• _HOW TO COMPLETE THIS TASK_
Your answer should be the lines below from the one with "left knee: (343, 394, 12)" to the one with "left ankle: (495, 504, 26)", both included, given again exactly and with nothing added.

--- PROVIDED DATA Enclosed Below ---

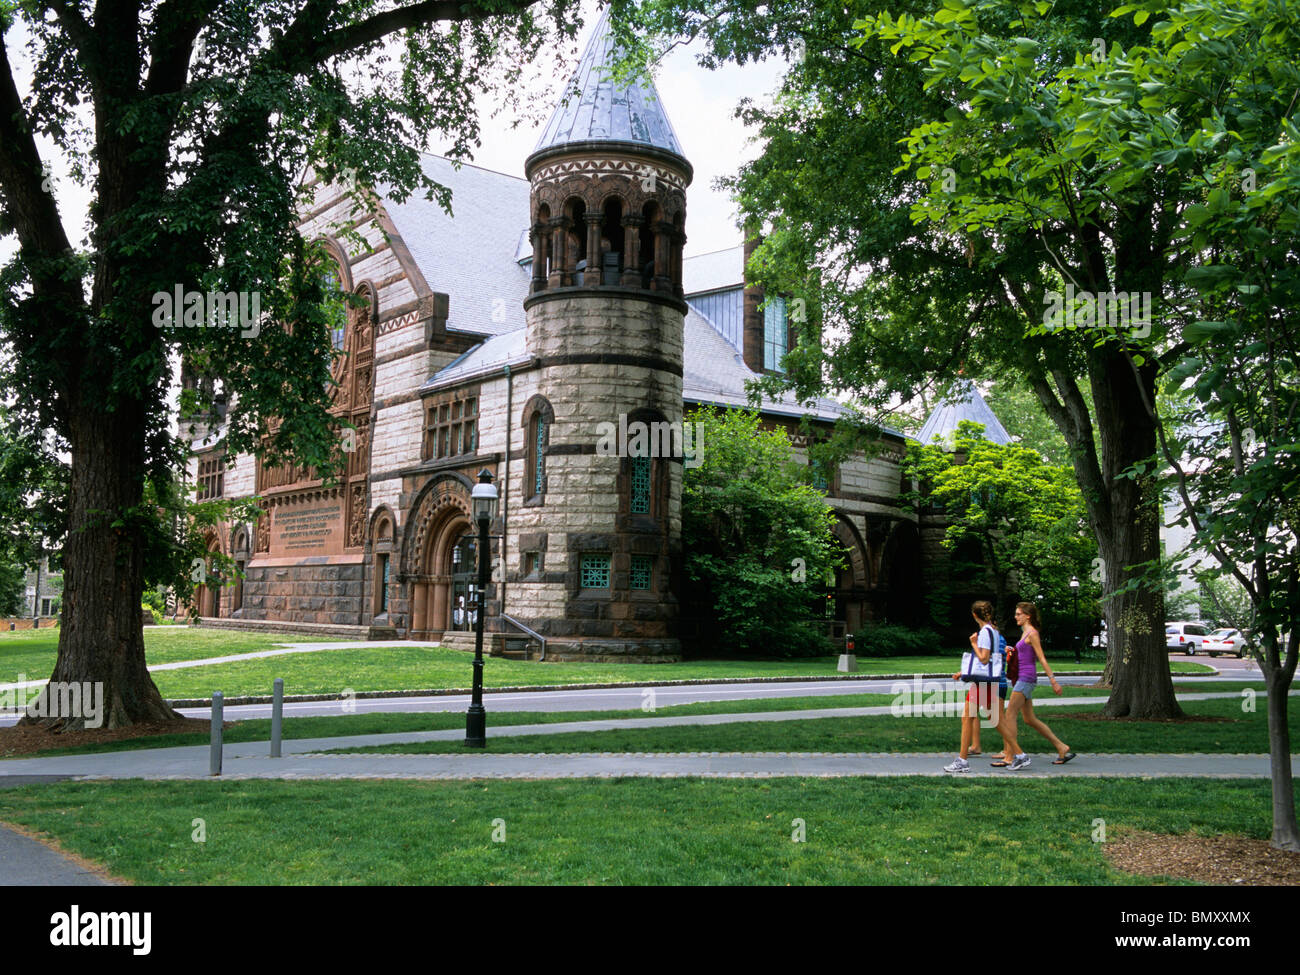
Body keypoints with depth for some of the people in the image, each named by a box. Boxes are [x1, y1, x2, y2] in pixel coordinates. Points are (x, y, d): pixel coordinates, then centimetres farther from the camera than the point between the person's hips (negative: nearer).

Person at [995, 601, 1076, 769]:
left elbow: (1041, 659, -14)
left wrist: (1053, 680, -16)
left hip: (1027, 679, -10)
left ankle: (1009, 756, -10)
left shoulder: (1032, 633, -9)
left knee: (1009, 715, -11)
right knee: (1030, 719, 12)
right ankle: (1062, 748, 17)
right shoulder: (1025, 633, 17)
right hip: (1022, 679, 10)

--- End of Enclosed PROVIDED DATA ---
--- PROVIDED DATA Enclosed Below ---

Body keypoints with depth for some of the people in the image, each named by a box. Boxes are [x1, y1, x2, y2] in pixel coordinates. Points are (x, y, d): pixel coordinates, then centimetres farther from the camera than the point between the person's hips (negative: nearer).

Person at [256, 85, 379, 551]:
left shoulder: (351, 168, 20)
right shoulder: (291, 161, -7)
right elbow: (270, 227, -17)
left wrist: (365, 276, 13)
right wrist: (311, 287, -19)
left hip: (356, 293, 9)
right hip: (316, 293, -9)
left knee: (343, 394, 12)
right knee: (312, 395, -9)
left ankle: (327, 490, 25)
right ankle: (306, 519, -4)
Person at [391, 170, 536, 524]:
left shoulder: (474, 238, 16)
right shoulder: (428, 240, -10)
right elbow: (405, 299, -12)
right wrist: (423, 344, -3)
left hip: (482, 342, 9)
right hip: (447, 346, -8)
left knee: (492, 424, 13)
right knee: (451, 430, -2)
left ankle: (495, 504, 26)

--- End of Enclosed PROVIDED DATA ---

• _ANSWER BELOW_
left knee: (343, 394, 12)
right knee: (312, 395, -9)
left ankle: (327, 490, 25)
right ankle: (306, 519, -4)
Person at [391, 170, 536, 524]:
left shoulder: (474, 238, 16)
right shoulder: (428, 240, -10)
right elbow: (405, 299, -12)
right wrist: (423, 344, -3)
left hip: (482, 342, 9)
right hip: (447, 346, -8)
left knee: (492, 424, 13)
right knee: (451, 430, -2)
left ankle: (495, 504, 26)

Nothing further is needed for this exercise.